#### [Kumpulan Tugas]
1/ Tentukan apakah pernyataan (a), (b), dan (c) berikut sesuai dengan teks bacaan tentang bekerja di Singapura. Jawab masing-masing dengan ya atau tidak, lalu kutip kata-kata dari teks yang menjadi penentunya. (a) Andika bekerja di Singapura sejak awal 2018. (b) Perusahaan startup tempat Andika pertama kali bekerja di Singapura memiliki lebih dari 40 karyawan di sana. (c) Anak pertama Andika berusia 2,5 tahun ketika keluarganya pindah.
2/ Salin tanpa perubahan bagian teks bacaan tentang bekerja di Singapura yang terletak antara "Singapura itu melting" dan "Polandia, dan seterusnya.", termasuk kedua bagian tersebut.

#### [Teks Bacaan]
▼

Masalahnya, pindah ke luar negeri sebenarnya bukan untuk semua orang. Itu keputusan yang hanya bisa dibuat oleh mereka yang benar-benar siap. Sebab, percayalah: ada memang WNI yang memamerkan kesuksesannya di media sosial setelah menjadi pekerja migran, tapi pasti ada juga yang bertanya-tanya apakah keputusannya sudah tepat.
Fortune Indonesia berbicara dengan Andika, seorang WNI yang telah lebih dari enam tahun bekerja di Singapura, dan telah berstatus sebagai permanent resident (PR). Dia bekerja sebagai engineer pada sebuah perusahaan teknologi. Wawancara ini sudah disunting demi kejernihan dan kejelasan.
Boleh dibagikan bagaimana pandangan Anda sejauh ini menjadi pekerja migran?
Intinya saja, ya: tinggal menetap itu berbeda dari kunjungan biasa sebagai turis selama beberapa hari atau minggu.
Maksudnya?
Ini sudut pandang saya saja, ya, selama bekerja di SG (Singapura) sejak awal 2018. Waktu itu saya ke sini jauh sebelum ramai-ramai hashtag #KaburAjaDulu.
Singapura itu melting pot. Enggak cuma skala Asia, tapi dunia. Kita harus beradaptasi dengan budaya dan cara kerja.
Perusahaan startup tempat saya pertama kerja di SG, walaupun karyawannya di SG enggak lebih dari 40 orang, tapi mereka itu orang India, Cina, Australia, Vietnam, Thailand, Korea, Polandia, dan seterusnya.
Jadi, bayangkan saja. Timnya kecil, tapi punya deliverable yang lebih ambisius dibandingkan tim di Indonesia yang jumlahnya bisa tiga kali lipatnya. Jadi, harus kerja beneran. Enggak boleh ada sumber daya yang terbuang. Enggak ada acara jam 4 sore turun buat [merokok] dulu.
Selain gaji lebih bagus dari tawaran perusahaan pada industri yang sama di Indonesia, keuntungan kerja di Singapura apa?
Kesempatan bekerja dengan profesional-profesional dari banyak negara. Kesempatan untuk bersaing dan bertarung sampai titik darah penghabisan secara fair & profesional. Kesempatan untuk fokus pada hal-hal esensial tanpa direcokin printilan enggak penting.
Anak-anak saya bisa dapat pendidikan yang bagus dan terjangkau, karena kami sekeluarga sudah menjadi PR.
Lalu, kesempatan untuk menjadi lebih sehat luar-dalam karena polusinya rendah, dan fasilitas untuk jalan kaki ada di semua tempat. Pemerintah mengatur kualitas makanan--kadar gula dan garam--di supermarket dan kantin-kantin.
Secara sosial sehari-hari, saya enggak terlalu menemukan masalah. Soalnya, secara budaya atau kultur masih dekat sama Indonesia. Banyak orang Melayu/masjid/komunitas Indonesia.
Keluarga juga enggak terlalu masalah. Anak saya yang pertama masih 2,5 tahun waktu kami pindah. Cuma, ya, mesti ngobrol panjang sama istri aja sih.

▲

#### [Catatan Data]

▼

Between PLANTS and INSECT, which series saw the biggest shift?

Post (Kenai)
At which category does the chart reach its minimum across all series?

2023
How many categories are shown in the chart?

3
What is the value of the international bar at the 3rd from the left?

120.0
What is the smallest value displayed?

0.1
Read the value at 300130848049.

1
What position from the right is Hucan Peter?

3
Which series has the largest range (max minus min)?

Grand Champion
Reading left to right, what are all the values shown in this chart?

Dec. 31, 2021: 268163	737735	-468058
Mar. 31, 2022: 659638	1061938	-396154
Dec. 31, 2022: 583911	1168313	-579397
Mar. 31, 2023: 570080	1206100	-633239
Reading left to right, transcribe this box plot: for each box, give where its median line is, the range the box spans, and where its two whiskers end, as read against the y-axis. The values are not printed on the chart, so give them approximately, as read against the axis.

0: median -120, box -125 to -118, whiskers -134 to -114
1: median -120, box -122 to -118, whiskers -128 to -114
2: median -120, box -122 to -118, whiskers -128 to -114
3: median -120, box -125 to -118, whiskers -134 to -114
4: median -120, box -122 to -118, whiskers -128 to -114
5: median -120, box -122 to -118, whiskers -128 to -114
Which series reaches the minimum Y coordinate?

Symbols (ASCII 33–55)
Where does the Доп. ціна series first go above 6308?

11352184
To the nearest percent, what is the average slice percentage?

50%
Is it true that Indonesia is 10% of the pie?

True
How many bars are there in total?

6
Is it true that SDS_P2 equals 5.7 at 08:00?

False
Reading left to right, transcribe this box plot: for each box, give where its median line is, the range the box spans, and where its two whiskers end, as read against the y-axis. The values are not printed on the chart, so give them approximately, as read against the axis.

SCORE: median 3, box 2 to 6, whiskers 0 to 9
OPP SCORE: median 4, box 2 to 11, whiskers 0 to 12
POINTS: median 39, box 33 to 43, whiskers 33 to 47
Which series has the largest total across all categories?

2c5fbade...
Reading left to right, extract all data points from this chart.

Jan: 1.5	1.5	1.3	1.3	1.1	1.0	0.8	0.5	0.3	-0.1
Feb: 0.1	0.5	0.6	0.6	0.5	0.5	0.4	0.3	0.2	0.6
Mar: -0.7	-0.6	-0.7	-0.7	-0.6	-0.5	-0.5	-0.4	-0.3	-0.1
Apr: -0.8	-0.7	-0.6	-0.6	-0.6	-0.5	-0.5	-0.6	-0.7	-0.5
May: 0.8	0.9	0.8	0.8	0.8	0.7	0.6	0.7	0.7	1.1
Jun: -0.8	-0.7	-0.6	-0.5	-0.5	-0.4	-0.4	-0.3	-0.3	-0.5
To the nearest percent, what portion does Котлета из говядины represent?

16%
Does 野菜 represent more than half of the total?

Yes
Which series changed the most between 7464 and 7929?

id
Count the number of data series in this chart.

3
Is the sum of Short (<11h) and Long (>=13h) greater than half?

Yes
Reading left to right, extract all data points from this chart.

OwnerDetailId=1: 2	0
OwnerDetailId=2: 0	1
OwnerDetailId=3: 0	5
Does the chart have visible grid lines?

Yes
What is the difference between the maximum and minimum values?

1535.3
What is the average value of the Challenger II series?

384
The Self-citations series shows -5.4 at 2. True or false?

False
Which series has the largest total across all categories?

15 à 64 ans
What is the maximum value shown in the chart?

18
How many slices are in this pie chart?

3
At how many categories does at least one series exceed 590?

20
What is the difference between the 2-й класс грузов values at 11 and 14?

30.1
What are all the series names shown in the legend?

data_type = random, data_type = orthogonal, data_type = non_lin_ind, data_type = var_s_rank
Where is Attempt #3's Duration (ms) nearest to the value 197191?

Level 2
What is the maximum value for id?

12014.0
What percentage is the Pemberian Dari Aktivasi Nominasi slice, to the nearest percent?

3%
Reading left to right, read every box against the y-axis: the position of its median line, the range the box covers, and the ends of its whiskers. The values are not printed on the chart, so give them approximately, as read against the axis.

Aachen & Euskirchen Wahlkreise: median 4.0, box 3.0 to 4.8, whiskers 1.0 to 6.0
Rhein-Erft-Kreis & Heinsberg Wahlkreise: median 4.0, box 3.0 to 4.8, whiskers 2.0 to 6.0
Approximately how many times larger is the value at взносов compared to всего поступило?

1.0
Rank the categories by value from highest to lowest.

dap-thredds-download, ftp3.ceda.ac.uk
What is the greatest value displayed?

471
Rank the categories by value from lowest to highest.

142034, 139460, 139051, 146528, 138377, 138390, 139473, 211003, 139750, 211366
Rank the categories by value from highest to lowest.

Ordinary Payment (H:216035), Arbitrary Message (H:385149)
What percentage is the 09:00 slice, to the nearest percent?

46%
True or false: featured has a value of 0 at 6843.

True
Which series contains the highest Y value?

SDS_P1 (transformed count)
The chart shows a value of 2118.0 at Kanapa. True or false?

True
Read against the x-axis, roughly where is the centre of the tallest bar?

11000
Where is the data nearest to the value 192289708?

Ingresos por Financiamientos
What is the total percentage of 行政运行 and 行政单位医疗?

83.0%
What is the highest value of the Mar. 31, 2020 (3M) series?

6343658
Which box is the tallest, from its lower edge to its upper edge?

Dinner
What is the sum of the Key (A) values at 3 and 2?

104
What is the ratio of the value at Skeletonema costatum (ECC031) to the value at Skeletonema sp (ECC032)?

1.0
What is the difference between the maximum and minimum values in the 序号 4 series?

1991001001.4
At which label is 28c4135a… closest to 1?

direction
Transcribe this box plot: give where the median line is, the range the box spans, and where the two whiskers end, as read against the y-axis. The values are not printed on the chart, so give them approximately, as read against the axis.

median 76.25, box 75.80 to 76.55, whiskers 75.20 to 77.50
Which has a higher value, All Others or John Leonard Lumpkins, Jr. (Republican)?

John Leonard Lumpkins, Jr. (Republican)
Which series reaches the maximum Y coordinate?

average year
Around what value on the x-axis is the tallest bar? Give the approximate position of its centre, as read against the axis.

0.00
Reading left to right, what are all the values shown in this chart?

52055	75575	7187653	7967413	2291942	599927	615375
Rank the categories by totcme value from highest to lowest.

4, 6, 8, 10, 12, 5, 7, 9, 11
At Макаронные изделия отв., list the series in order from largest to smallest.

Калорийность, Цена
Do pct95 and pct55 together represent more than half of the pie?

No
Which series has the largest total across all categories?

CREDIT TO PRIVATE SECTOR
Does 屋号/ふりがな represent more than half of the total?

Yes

▲

#### [Kunci Jawaban]
1/
(a) Ya: "selama bekerja di SG (Singapura) sejak awal 2018"
(b) Tidak: "walaupun karyawannya di SG enggak lebih dari 40 orang"
(c) Ya: "Anak saya yang pertama masih 2,5 tahun waktu kami pindah"

2/
Singapura itu melting pot. Enggak cuma skala Asia, tapi dunia. Kita harus beradaptasi dengan budaya dan cara kerja.
Perusahaan startup tempat saya pertama kerja di SG, walaupun karyawannya di SG enggak lebih dari 40 orang, tapi mereka itu orang India, Cina, Australia, Vietnam, Thailand, Korea, Polandia, dan seterusnya.